The Tibetan capital, where Chinese and Tibetan culture exist in parallel, is surrounded by several great monasteries, like Drepung and Sera
Lhasa is not a romantic, mysterious city of unsurpassed beauty. Barkhor Square, supposedly the picturesque center of the old Tibetan quarters, in reality is a dump, with the smell of sewerage everywhere, persistent beggars grabbing you, and anybody else they can get hold of. Rubbish in the gutters, human excrements around every corner. Traffic is a complete chaos – in terms of driving Tibet is definitely completely assimilated into China. Minibuses, taxis, four-wheel drive vehicles, especially Toyota Landcruisers in a broad age range, and pedicabs fight for their place in the streets, generally determined by size and, in the case of the Toyota Landcruisers, age. Bicycles and pedestrians are a given, and add significantly to the chaos by not applying common sense in their movements, thereby voluntarily jeopardizing their lives continuously. One should not be surprised to be overtaken on both sides at the same time. The Tibetans probably drive on the right hand side of the road, but this is not obvious at all. Taxis, if empty, use their horns to attract customers, when occupied they use their horns to drive off all the other traffic, and if they have no other reason at all, they horn to greet a friend. Bus drivers do the same.

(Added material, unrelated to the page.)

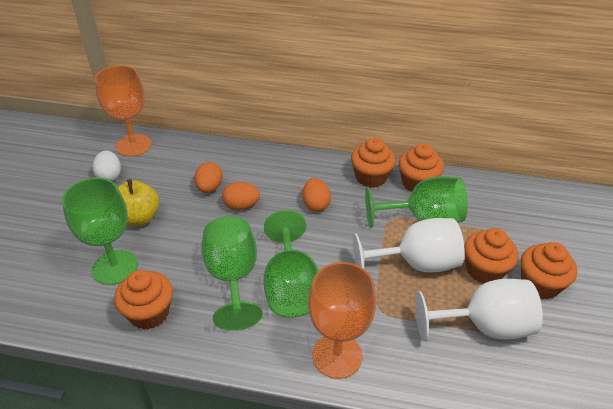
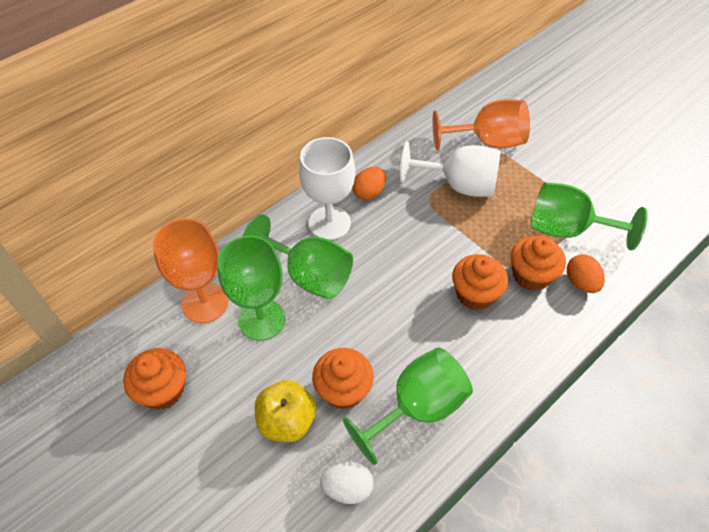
orange cupcake: 5 -> 4
orange egg: 3 -> 2

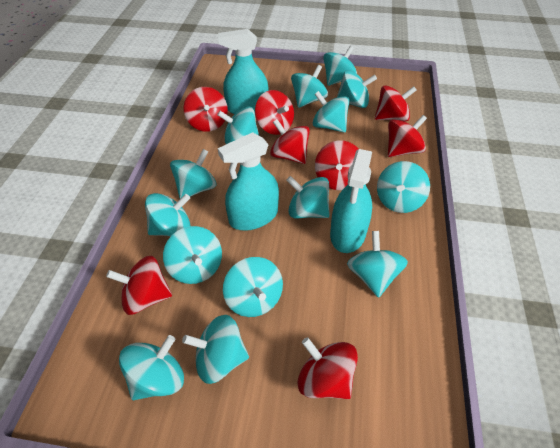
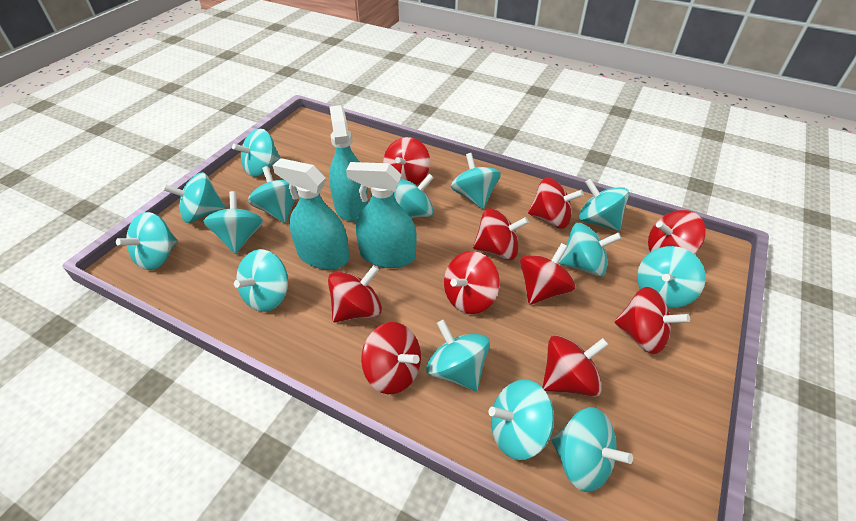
red spinning top: 8 -> 10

To indicate that a restaurant has a television, one of the loudspeaker boxes is placed outside, and the volume is turned up. Hordes of people then gather around the door, without actually entering, to watch the television. Video games have also reached Lhasa, especially in dark shops along the narrow alleys of the Barkhor. As far as the sounds are concerned, they can be followed from outside, too. But beyond the Tibetan quarters the city is Chinese, with all the Chinese characteristics: the inevitable markets, the restaurants, and the first shopping malls appearing.
But Lhasa has its jewels, which does make it a very special place indeed. And not only the Potala Palace and the Jokhang Temple, the most famous sites; there are many lesser known places well worth a visit. Drepung Monastery is a huge complex perched against the mountains just outside town. Once again, visitors are predominantly Tibetan pilgrims, the foreigners are very much in the minority. This creates a problem, as the pilgrims generally go fast, clockwise around the temple turning prayer wheels in the process, as if they have a train to catch, whilst the tourists like to spend some time looking around, which essentially blocks the flow. The pilgrims are only interested in the large Buddha sculptures, most of them new, slick and in European eyes rather tacky. Most statues are bronze or brass, dressed up colourfully, faces painted gold and hair painted blue. Further decorations include plastic flowers, and the accompaniment of the invariable yak butter sculptures does not help. Have you seen one, you have seen them all.
The pilgrims have no eye for architecture, for the frescos on the walls, for the intricately painted or embroidered thankas, silk or linen frames of Buddhist pictures, or for the lesser sculptures, stacked away in corners or cupboards. Yet, many of the thousands of figurines are beautifully made, and they are all different, no mass production here. Temples usually consist of a main assembly hall, with pillars to support the roof, rows of low benches for the pilgrims, and a number of smaller chapels on the sides. The inside of the temples is often crudely protected against the many visitors, in the best case the painted pillars and walls have been fenced off with chickenwire to just above eye level, to ensure that the frescos cannot be touched, in other cases plastic, or just cloth has been used, so that you cannot see a thing at all. Walking around a temple is in any case a hazardous undertaking, as the pilgrims go around with burning yak butter candles, spilling the wax generously on the floor. And they have done so for years. Especially some of the steeper stairs are pretty hairy, not in the least because the hand rails are just as slippery. Yet, wandering around is the thing to do, here, in between the many colorful people, mingling with the purple robed monks. Occasionally one spots a sizable rat, slipping away into a dark corner.
Another one of the ‘Great Monasteries’ is Sera, also in a beautiful setting, against the mountains outside Lhasa. The temples here are smaller, and our guide rushed us through, perhaps also because it was a Sunday. This is when the monks take a day off from the vociferous debating that the monastery is so famous for. Yet, the real attraction is the complex itself. Wandering around, through courtyards and narrow alley ways, brings surprise after surprise, ranging from beautifully carved wooden balconies to lonely plants waiting in a distant window. The complex once housed 8000 monks, but now no more than 500 are in residence, and many of the living quarters have fallen to pieces.